When a person’s cornea – the transparent surface layer at the front of the eye – becomes damaged, it can be replaced using tissue from an organ donor. But there is a big shortage of corneal donors, as there are for every other type of organ.
An ideal solution would be to develop an artificial cornea, but is has proved very hard to design and manufacture a structure so that it is optically clear in the middle and biocompatible at the edges.
Now Garret Matthews, a biophysicist at the University of South Florida in Tampa, US, and his colleagues have come up with a design for artificial corneas that they say achieves this – using sea cucumbers.
Sea cucumbers are sausage-shaped echinoderms, most species of which live on the sea floor in a variety of marine environments around of the globe.

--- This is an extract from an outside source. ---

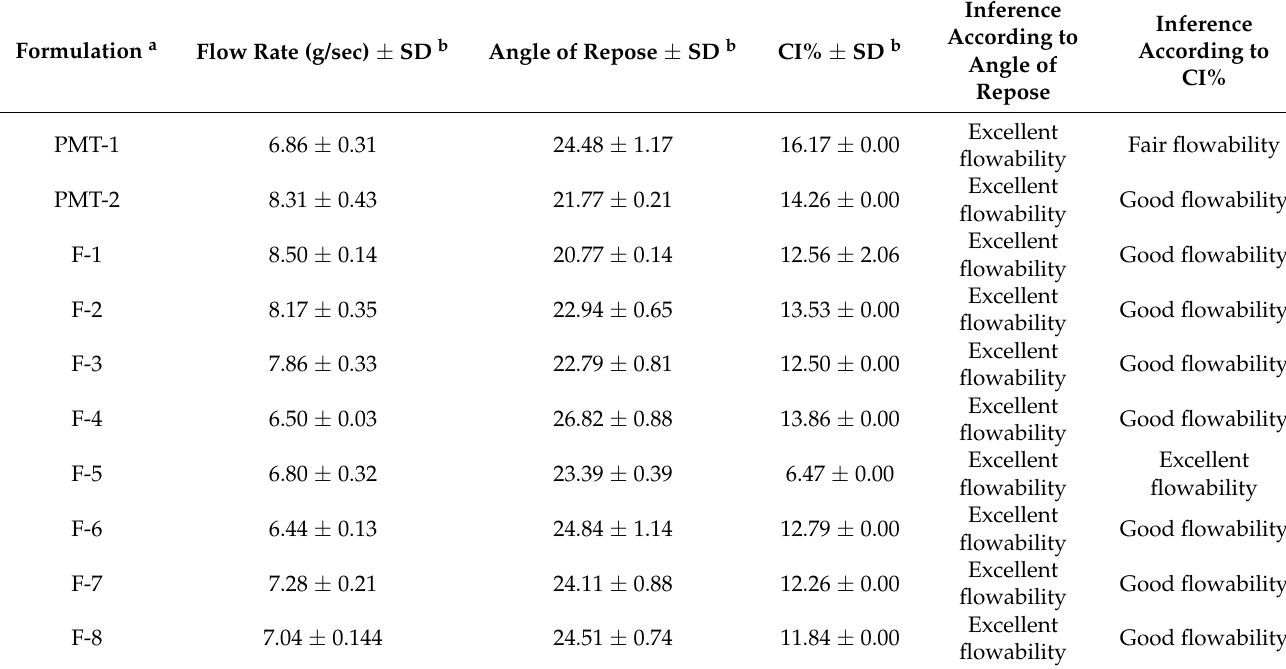
Table 3. Flow rate (g/sec), angle of repose and Carr’s compressible index (CI%) of all formulations ( n = 3).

The team’s artificial cornea is made from tiny collagen fibres extracted from these sea cucumbers. When placed in a centrifuge, the fibres self assemble into layers in which the fibres are aligned vertically, a structure that is very similar to the tissue in mammalian corneas. The result is a thin layer of material that is transparent and biocompatible, as well as cheap and easy to make, says the team.